A Taste for Exploration
Speke came from an old Somerset family long associated with Whitelackington near Ilminster. As a child he was a reluctant scholar but a keen natural historian, and when he became a young army officer in India he soon developed a taste for exploration.
In 1855 he met the seasoned explorer and orientalist Richard Burton, and despite strong temperamental differences they decided to travel together in Africa. In 1856 they began a long and arduous journey into east central Africa, hoping that the Nile’s source might be among their discoveries.
The Source of the Nile
In 1858 they became the first Europeans to reach Lake Tanganyika, and on the return journey to the east African coast, while Burton was laid up with illness, Speke discovered a vast lake which he named after Queen Victoria. He was convinced at once that the lake was the source of the Nile, a conclusion which Burton hotly disputed. Not until Speke returned to Africa with a new travelling companion, James Grant, was the matter settled. On 28 July 1862, having travelled around the west side of Lake Victoria, he finally reached the outfall of the Nile on the lake’s northern shore. It was one of the greatest moments in the history of African exploration.

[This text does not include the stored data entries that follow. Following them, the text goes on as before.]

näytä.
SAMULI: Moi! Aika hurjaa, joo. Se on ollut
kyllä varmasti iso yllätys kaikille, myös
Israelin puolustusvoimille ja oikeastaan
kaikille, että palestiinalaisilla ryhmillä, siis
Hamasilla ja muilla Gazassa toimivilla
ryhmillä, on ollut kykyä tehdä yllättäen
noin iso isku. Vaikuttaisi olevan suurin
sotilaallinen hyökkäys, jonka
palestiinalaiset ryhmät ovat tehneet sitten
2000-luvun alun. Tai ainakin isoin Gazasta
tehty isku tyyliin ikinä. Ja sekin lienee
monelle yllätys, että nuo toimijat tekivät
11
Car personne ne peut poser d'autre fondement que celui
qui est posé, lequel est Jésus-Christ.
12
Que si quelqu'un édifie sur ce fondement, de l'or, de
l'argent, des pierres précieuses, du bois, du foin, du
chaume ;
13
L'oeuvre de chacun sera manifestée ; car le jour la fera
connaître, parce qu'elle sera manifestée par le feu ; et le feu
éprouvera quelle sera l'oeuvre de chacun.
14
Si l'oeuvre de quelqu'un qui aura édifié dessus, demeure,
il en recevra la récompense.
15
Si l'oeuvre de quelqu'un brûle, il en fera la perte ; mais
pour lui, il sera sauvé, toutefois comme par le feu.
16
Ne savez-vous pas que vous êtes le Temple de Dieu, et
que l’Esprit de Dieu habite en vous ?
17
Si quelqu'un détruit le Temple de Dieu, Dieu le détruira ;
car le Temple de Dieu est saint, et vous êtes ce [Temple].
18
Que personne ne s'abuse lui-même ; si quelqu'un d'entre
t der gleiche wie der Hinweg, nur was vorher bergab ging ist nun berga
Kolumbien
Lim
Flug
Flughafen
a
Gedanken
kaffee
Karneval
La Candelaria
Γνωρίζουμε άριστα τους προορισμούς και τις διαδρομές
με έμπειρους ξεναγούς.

Speke Had Indeed Been Right
The story ended tragically. On 16 September 1864 Speke and Burton, now wholly estranged, were due to share a platform in Bath to debate whether the source of the river had truly been found. But on the day before the encounter Speke died by the discharge of his gun as he was crossing a stile at Neston Park, near Bath. An inquest decided that his death was an accident, though Burton later encouraged the idea that his former friend had committed suicide.
Speke was brought home for burial in the family vault at Dowlish Wake, where those who came to mourn him included James Grant and David Livingstone. Richard Burton did not attend the funeral, and only at the end of his own life did he accept that Speke had indeed been right.